PROBLEM STATEMENT | The full set of entries below must be returned exactly as shown.

___ DATA EXTRACTS

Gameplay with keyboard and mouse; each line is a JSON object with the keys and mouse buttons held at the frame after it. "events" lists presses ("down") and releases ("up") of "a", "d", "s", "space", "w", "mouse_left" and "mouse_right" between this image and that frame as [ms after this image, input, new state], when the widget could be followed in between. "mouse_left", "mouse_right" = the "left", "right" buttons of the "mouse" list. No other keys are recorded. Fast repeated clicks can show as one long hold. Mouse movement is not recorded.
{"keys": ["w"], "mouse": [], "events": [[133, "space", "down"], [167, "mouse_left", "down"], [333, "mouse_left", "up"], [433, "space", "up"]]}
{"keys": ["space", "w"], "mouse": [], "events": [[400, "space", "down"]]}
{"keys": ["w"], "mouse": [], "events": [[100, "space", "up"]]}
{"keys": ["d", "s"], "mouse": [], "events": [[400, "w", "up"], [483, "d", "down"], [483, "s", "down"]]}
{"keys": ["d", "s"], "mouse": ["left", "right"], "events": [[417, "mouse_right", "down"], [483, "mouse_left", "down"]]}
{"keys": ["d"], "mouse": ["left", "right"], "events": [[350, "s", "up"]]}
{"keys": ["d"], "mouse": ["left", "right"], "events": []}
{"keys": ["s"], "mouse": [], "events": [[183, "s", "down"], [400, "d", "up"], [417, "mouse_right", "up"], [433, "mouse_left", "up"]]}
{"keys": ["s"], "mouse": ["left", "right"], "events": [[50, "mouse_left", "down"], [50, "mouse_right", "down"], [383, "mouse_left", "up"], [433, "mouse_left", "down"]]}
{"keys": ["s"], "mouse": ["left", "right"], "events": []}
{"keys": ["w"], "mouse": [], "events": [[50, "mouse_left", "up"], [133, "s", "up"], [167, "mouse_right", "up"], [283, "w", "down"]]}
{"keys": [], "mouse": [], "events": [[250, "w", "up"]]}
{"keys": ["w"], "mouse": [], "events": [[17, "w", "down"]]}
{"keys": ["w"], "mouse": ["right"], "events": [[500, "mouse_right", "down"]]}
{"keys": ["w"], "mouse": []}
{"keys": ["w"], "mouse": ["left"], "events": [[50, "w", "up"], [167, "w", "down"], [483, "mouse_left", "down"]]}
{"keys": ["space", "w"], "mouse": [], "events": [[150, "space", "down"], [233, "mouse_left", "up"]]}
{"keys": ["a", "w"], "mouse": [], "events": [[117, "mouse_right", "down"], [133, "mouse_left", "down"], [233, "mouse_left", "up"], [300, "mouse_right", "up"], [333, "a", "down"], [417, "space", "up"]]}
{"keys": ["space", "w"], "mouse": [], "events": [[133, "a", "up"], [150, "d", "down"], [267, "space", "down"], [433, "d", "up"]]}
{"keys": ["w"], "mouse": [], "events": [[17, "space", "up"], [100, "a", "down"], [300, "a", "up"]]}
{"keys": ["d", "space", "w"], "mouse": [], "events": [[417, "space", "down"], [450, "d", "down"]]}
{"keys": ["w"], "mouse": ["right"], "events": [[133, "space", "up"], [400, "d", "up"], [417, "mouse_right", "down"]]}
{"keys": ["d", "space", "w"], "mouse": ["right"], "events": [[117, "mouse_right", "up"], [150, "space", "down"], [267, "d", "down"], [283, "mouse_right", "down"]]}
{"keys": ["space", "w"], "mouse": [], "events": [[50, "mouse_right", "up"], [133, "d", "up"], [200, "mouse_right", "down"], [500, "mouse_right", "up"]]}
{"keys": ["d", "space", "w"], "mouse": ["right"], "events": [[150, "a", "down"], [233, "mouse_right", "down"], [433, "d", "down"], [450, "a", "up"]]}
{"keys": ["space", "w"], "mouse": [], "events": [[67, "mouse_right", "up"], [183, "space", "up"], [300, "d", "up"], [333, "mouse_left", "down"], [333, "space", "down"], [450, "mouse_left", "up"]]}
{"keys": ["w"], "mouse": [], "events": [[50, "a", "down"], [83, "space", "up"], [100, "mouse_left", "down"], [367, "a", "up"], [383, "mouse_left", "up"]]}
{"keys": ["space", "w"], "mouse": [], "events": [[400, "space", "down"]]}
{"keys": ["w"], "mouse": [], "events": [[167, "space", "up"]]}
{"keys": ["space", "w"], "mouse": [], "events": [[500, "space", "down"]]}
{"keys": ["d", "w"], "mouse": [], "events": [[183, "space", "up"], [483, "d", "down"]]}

______

EXERCISE ANSWER |
Gameplay with keyboard and mouse; each line is a JSON object with the keys and mouse buttons held at the frame after it. "events" lists presses ("down") and releases ("up") of "a", "d", "s", "space", "w", "mouse_left" and "mouse_right" between this image and that frame as [ms after this image, input, new state], when the widget could be followed in between. "mouse_left", "mouse_right" = the "left", "right" buttons of the "mouse" list. No other keys are recorded. Fast repeated clicks can show as one long hold. Mouse movement is not recorded.
{"keys": ["w"], "mouse": [], "events": [[133, "space", "down"], [167, "mouse_left", "down"], [333, "mouse_left", "up"], [433, "space", "up"]]}
{"keys": ["space", "w"], "mouse": [], "events": [[400, "space", "down"]]}
{"keys": ["w"], "mouse": [], "events": [[100, "space", "up"]]}
{"keys": ["d", "s"], "mouse": [], "events": [[400, "w", "up"], [483, "d", "down"], [483, "s", "down"]]}
{"keys": ["d", "s"], "mouse": ["left", "right"], "events": [[417, "mouse_right", "down"], [483, "mouse_left", "down"]]}
{"keys": ["d"], "mouse": ["left", "right"], "events": [[350, "s", "up"]]}
{"keys": ["d"], "mouse": ["left", "right"], "events": []}
{"keys": ["s"], "mouse": [], "events": [[183, "s", "down"], [400, "d", "up"], [417, "mouse_right", "up"], [433, "mouse_left", "up"]]}
{"keys": ["s"], "mouse": ["left", "right"], "events": [[50, "mouse_left", "down"], [50, "mouse_right", "down"], [383, "mouse_left", "up"], [433, "mouse_left", "down"]]}
{"keys": ["s"], "mouse": ["left", "right"], "events": []}
{"keys": ["w"], "mouse": [], "events": [[50, "mouse_left", "up"], [133, "s", "up"], [167, "mouse_right", "up"], [283, "w", "down"]]}
{"keys": [], "mouse": [], "events": [[250, "w", "up"]]}
{"keys": ["w"], "mouse": [], "events": [[17, "w", "down"]]}
{"keys": ["w"], "mouse": ["right"], "events": [[500, "mouse_right", "down"]]}
{"keys": ["w"], "mouse": []}
{"keys": ["w"], "mouse": ["left"], "events": [[50, "w", "up"], [167, "w", "down"], [483, "mouse_left", "down"]]}
{"keys": ["space", "w"], "mouse": [], "events": [[150, "space", "down"], [233, "mouse_left", "up"]]}
{"keys": ["a", "w"], "mouse": [], "events": [[117, "mouse_right", "down"], [133, "mouse_left", "down"], [233, "mouse_left", "up"], [300, "mouse_right", "up"], [333, "a", "down"], [417, "space", "up"]]}
{"keys": ["space", "w"], "mouse": [], "events": [[133, "a", "up"], [150, "d", "down"], [267, "space", "down"], [433, "d", "up"]]}
{"keys": ["w"], "mouse": [], "events": [[17, "space", "up"], [100, "a", "down"], [300, "a", "up"]]}
{"keys": ["d", "space", "w"], "mouse": [], "events": [[417, "space", "down"], [450, "d", "down"]]}
{"keys": ["w"], "mouse": ["right"], "events": [[133, "space", "up"], [400, "d", "up"], [417, "mouse_right", "down"]]}
{"keys": ["d", "space", "w"], "mouse": ["right"], "events": [[117, "mouse_right", "up"], [150, "space", "down"], [267, "d", "down"], [283, "mouse_right", "down"]]}
{"keys": ["space", "w"], "mouse": [], "events": [[50, "mouse_right", "up"], [133, "d", "up"], [200, "mouse_right", "down"], [500, "mouse_right", "up"]]}
{"keys": ["d", "space", "w"], "mouse": ["right"], "events": [[150, "a", "down"], [233, "mouse_right", "down"], [433, "d", "down"], [450, "a", "up"]]}
{"keys": ["space", "w"], "mouse": [], "events": [[67, "mouse_right", "up"], [183, "space", "up"], [300, "d", "up"], [333, "mouse_left", "down"], [333, "space", "down"], [450, "mouse_left", "up"]]}
{"keys": ["w"], "mouse": [], "events": [[50, "a", "down"], [83, "space", "up"], [100, "mouse_left", "down"], [367, "a", "up"], [383, "mouse_left", "up"]]}
{"keys": ["space", "w"], "mouse": [], "events": [[400, "space", "down"]]}
{"keys": ["w"], "mouse": [], "events": [[167, "space", "up"]]}
{"keys": ["space", "w"], "mouse": [], "events": [[500, "space", "down"]]}
{"keys": ["d", "w"], "mouse": [], "events": [[183, "space", "up"], [483, "d", "down"]]}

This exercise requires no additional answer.